» YOUR OBJECTIVE:
Locate each line in the listing below that contains the string "newSketch", and copy those lines.

*-*-*

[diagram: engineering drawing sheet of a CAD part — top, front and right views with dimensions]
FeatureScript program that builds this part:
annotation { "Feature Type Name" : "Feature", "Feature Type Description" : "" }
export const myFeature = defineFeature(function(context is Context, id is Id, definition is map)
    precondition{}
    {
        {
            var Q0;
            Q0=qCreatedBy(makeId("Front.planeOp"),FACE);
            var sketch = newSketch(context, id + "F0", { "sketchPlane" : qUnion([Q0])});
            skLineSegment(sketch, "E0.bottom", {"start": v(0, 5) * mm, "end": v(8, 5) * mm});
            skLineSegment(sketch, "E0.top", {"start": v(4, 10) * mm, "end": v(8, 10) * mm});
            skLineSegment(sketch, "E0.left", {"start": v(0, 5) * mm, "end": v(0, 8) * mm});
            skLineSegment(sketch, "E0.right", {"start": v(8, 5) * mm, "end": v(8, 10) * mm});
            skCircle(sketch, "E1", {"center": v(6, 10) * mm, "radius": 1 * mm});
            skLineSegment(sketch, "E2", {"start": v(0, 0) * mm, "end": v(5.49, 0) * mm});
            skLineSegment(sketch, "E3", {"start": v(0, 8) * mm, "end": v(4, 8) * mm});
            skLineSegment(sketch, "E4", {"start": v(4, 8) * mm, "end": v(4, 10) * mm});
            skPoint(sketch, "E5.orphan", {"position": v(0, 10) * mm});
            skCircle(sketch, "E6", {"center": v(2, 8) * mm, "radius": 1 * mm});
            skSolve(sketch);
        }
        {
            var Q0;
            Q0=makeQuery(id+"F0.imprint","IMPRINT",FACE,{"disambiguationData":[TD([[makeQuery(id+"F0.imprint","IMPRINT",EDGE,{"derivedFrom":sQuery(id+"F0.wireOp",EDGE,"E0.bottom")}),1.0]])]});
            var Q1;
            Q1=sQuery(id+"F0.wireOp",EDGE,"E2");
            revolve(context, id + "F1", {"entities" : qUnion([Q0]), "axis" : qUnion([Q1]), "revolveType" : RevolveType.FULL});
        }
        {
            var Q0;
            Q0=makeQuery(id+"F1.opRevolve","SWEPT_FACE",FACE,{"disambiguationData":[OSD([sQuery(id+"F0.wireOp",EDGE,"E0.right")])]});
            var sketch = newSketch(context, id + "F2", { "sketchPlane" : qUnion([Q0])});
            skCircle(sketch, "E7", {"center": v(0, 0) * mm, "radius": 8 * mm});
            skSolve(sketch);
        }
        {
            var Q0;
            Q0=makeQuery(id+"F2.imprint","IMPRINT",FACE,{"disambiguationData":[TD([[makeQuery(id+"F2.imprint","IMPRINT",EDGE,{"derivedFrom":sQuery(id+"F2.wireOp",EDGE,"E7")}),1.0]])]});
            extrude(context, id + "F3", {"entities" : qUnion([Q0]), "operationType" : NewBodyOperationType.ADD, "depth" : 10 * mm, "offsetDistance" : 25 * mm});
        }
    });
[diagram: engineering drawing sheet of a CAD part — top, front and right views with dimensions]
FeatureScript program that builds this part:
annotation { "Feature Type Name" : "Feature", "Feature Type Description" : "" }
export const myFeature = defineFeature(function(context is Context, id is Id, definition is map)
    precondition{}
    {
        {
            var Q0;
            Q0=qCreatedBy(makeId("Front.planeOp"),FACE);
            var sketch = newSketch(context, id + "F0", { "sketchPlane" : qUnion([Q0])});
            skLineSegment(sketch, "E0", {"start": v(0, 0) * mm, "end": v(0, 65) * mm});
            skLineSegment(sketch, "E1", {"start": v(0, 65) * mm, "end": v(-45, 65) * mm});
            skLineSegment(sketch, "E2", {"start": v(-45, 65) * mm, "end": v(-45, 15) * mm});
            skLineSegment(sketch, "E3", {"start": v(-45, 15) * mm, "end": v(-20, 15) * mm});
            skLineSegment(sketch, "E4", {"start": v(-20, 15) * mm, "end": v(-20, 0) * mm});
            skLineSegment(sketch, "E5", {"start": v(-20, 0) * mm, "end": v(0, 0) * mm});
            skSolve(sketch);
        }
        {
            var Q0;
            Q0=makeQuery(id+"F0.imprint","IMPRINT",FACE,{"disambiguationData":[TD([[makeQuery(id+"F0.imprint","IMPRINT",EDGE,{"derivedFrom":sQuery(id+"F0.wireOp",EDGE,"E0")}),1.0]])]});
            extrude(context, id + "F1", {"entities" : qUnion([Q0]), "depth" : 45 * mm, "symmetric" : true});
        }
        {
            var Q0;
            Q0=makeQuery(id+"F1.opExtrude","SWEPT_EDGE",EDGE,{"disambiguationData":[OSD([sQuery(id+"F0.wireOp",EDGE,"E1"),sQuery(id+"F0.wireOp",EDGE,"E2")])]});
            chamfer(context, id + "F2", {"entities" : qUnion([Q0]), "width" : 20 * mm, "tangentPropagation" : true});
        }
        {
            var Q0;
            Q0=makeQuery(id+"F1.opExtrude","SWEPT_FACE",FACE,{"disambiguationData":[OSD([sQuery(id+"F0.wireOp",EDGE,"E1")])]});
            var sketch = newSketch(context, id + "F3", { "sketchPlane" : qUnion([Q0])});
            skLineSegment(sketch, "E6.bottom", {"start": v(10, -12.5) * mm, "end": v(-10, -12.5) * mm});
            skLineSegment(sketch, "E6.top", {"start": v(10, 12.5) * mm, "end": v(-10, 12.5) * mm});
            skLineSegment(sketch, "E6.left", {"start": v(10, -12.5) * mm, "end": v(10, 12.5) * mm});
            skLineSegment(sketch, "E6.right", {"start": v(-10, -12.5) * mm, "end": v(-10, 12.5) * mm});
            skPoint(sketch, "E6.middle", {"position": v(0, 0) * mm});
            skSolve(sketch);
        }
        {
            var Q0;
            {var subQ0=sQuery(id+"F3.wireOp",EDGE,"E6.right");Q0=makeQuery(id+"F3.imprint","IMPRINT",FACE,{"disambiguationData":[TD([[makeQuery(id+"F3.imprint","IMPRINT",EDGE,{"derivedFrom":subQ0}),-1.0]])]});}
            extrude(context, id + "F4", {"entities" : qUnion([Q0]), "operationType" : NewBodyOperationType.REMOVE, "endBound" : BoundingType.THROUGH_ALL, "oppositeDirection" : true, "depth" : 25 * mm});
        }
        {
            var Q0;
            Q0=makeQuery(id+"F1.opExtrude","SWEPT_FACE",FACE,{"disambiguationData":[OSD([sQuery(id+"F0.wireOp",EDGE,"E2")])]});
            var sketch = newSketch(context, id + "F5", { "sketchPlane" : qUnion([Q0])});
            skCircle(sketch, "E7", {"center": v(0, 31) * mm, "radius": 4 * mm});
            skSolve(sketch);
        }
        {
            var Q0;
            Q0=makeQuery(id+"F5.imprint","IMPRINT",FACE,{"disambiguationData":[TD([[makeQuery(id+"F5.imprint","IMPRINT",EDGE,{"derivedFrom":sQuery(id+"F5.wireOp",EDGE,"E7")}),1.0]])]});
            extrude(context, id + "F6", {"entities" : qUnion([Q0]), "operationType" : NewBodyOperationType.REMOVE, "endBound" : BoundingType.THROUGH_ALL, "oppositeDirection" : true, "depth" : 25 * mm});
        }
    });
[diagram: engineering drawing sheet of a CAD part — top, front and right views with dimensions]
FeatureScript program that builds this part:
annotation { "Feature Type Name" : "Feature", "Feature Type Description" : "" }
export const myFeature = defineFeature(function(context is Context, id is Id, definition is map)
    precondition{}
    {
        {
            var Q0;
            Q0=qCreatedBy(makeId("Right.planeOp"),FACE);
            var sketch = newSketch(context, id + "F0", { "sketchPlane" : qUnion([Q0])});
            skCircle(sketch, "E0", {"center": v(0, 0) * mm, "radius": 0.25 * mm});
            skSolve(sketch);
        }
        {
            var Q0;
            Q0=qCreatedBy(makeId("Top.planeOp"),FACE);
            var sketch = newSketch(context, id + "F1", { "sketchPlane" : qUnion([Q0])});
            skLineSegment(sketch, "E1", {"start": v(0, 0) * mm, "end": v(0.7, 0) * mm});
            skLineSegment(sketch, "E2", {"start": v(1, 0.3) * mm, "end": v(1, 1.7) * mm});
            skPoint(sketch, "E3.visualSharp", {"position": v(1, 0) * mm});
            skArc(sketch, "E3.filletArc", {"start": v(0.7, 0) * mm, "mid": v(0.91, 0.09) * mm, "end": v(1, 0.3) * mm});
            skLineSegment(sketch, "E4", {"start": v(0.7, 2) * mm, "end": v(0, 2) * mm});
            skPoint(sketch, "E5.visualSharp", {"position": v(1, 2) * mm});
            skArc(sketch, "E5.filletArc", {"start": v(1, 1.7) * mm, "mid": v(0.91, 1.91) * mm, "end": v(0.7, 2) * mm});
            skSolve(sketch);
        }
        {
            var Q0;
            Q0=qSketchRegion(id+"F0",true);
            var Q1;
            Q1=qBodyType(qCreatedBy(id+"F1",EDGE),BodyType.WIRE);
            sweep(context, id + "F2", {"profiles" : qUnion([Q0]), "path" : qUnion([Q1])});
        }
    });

*-*-*

» EXERCISE SOLUTION:
            var sketch = newSketch(context, id + "F0", { "sketchPlane" : qUnion([Q0])});
            var sketch = newSketch(context, id + "F2", { "sketchPlane" : qUnion([Q0])});
            var sketch = newSketch(context, id + "F0", { "sketchPlane" : qUnion([Q0])});
            var sketch = newSketch(context, id + "F3", { "sketchPlane" : qUnion([Q0])});
            var sketch = newSketch(context, id + "F5", { "sketchPlane" : qUnion([Q0])});
            var sketch = newSketch(context, id + "F0", { "sketchPlane" : qUnion([Q0])});
            var sketch = newSketch(context, id + "F1", { "sketchPlane" : qUnion([Q0])});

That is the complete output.